Arguably, TP-Link's 10G router spec sheet is better than Ubiquiti's UDM Pro. The only real benefit I see to your pfSense box is if you're running a VPN server, you can probably get a lot closer to full gigabit (or whatever your internet upload speed is).

 

[CMetaphor]

Unfortunately centralizing, aka individual cables from every single client to one huge switch... well that's a huge amount of physical work for someone with a muscle disease like mine. I've got more than enough Cat6 to do it though... Just don't want that much literal pain for the days of work it would take me to do it.

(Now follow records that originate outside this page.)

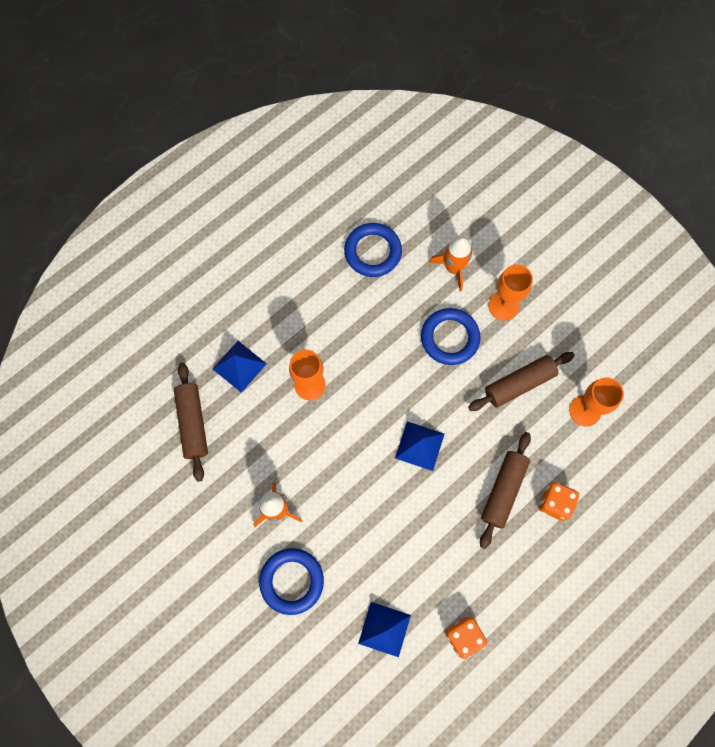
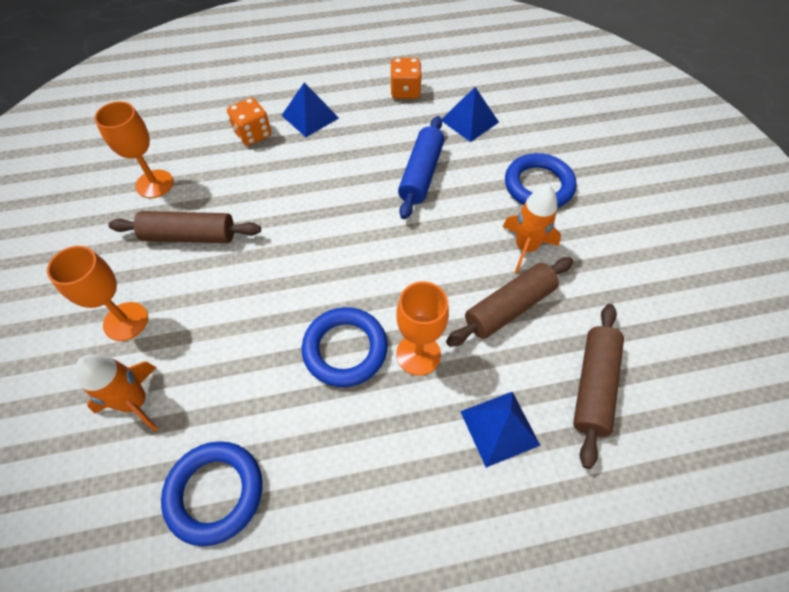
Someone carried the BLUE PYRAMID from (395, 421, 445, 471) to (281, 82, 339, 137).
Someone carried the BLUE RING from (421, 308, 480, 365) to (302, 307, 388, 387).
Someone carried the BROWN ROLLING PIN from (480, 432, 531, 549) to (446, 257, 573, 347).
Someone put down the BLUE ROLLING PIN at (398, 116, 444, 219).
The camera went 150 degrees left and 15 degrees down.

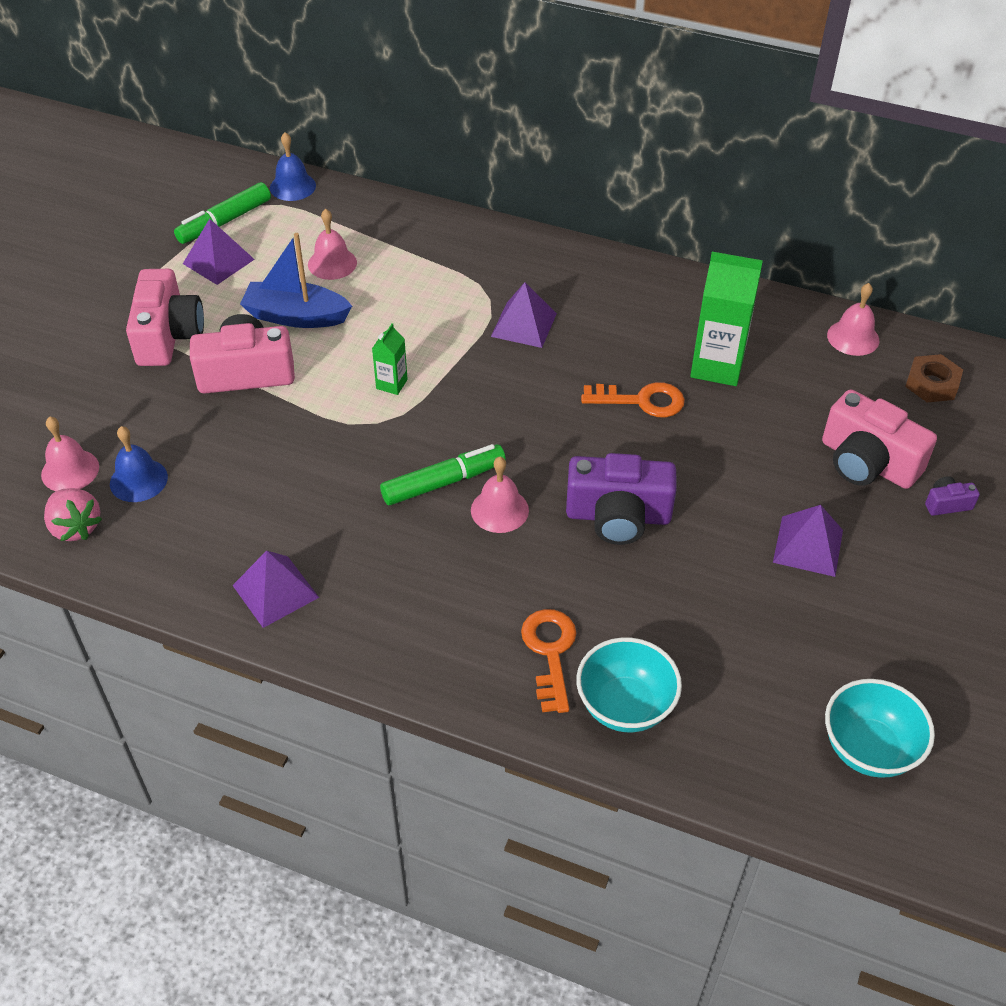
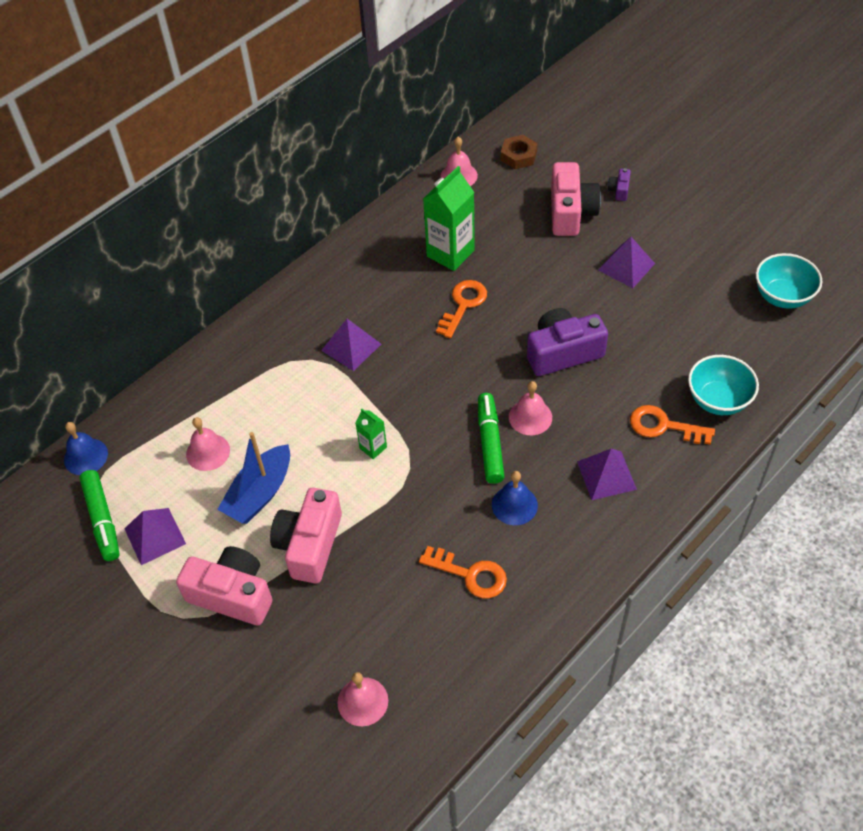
Someone took away the PINK STRAWBERRY at (44, 488, 102, 541).
Someone carried the BLUE BELL from (110, 426, 168, 502) to (492, 471, 538, 525).
Someone carried the PURPLE PYRAMID from (232, 551, 319, 628) to (577, 449, 637, 500).
Someone rotated the PURPLE CAMERA at (566, 453, 676, 545) by 135 degrees counterclockwise.
Someone rotated the PINK CAMERA at (822, 389, 937, 489) by 60 degrees counterclockwise.
Someone put down the ORANGE KEY at (419, 546, 507, 598).
The camera went 65 degrees left and 5 degrees up.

I was hoping to pull a max of two Cat6 cables to each room: one for my intranet (file server access) and one for internet (everything that needs to have access to the net), hence why two VLANs on one main switch would be nice to have (and pfsense would obviously only control the internet VLAN, the other can be all static IPs probably). So two cables per room and small 5-port unmanaged switches in rooms that need more than one internet connection.

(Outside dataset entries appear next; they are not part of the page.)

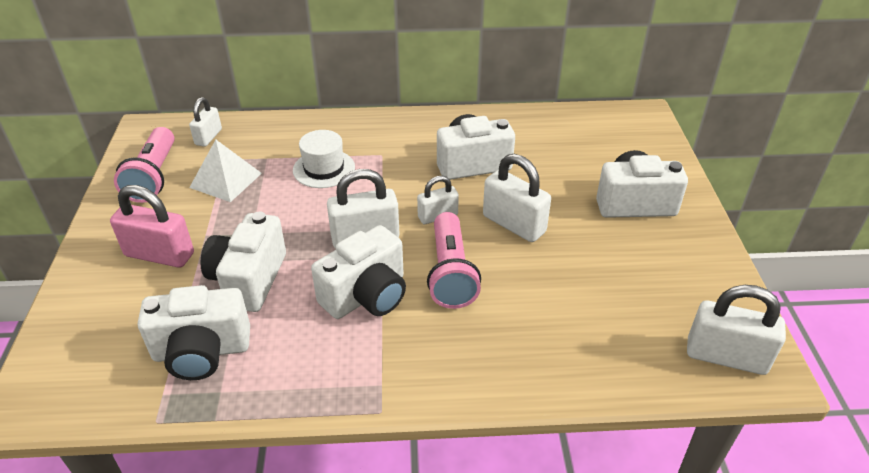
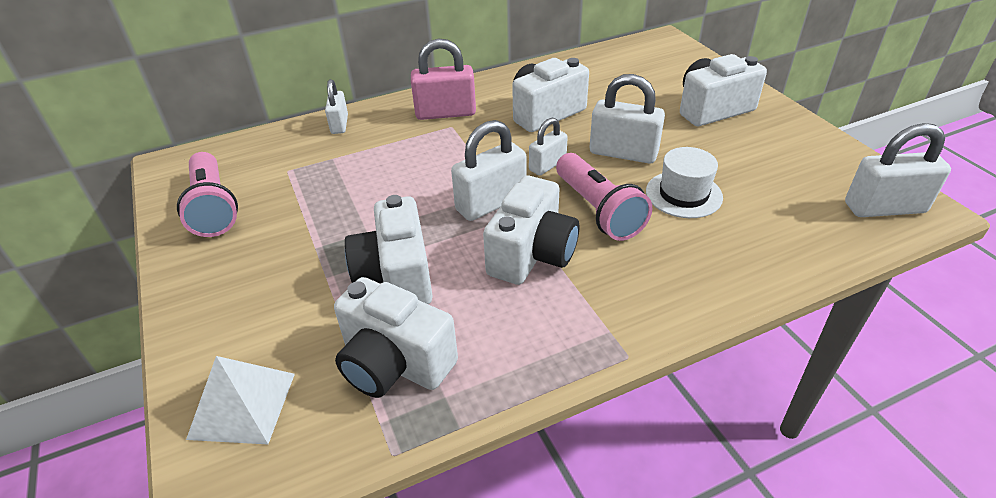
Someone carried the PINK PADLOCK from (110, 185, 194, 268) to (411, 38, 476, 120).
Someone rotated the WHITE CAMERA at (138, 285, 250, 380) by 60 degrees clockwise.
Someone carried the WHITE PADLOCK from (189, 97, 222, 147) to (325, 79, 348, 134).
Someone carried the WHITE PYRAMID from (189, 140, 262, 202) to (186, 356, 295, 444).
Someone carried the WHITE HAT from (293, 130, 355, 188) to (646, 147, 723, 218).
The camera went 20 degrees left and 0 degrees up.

I've only just got gigabit fiber (1gb up and 1gb down), so 10gbe on the pfsense box is waayyyy too soon haha. And there will probably be almost zero crossover between vlans as well btw.

Still can't decide on option 2 or 3. How many 4k high quality streams can I get out of my file server, on top of normal traffic and a dozen or so internet clients, if I got with "only " one gigabit connection between the file server and the main switch. Arguably an Option 2 switch with LAGG might be a tiny bit better, but probably not noticeable.

Still really wondering which option I should go with. All of them are still on the table.

 

[CMetaphor]

Maybe I should add a Poll... but then again, options 2 and 3 are only about 200$ apart. Hmm

 

[JD]

Links/Model numbers of things you're thinking of along with perhaps a diagram of what you think the overall topology will look like would help.

If you are already planning to pull 2 cables to each room, to me it seems like you could bundle additional cables without exerting too much extra energy?

Not too sure why you are splitting 10G and 1G networks? I'm doubtful you'd be saturating 10G on a normal day. Let's assume 1Gbps for Internet running full tilt and another 1Gbps for your 4K streams across like 10 clients, you still have 8Gbps left (1000MB/s).

LAGG/LACP is generally not worthwhile, most things are single-stream, so I would say it's a waste of a port.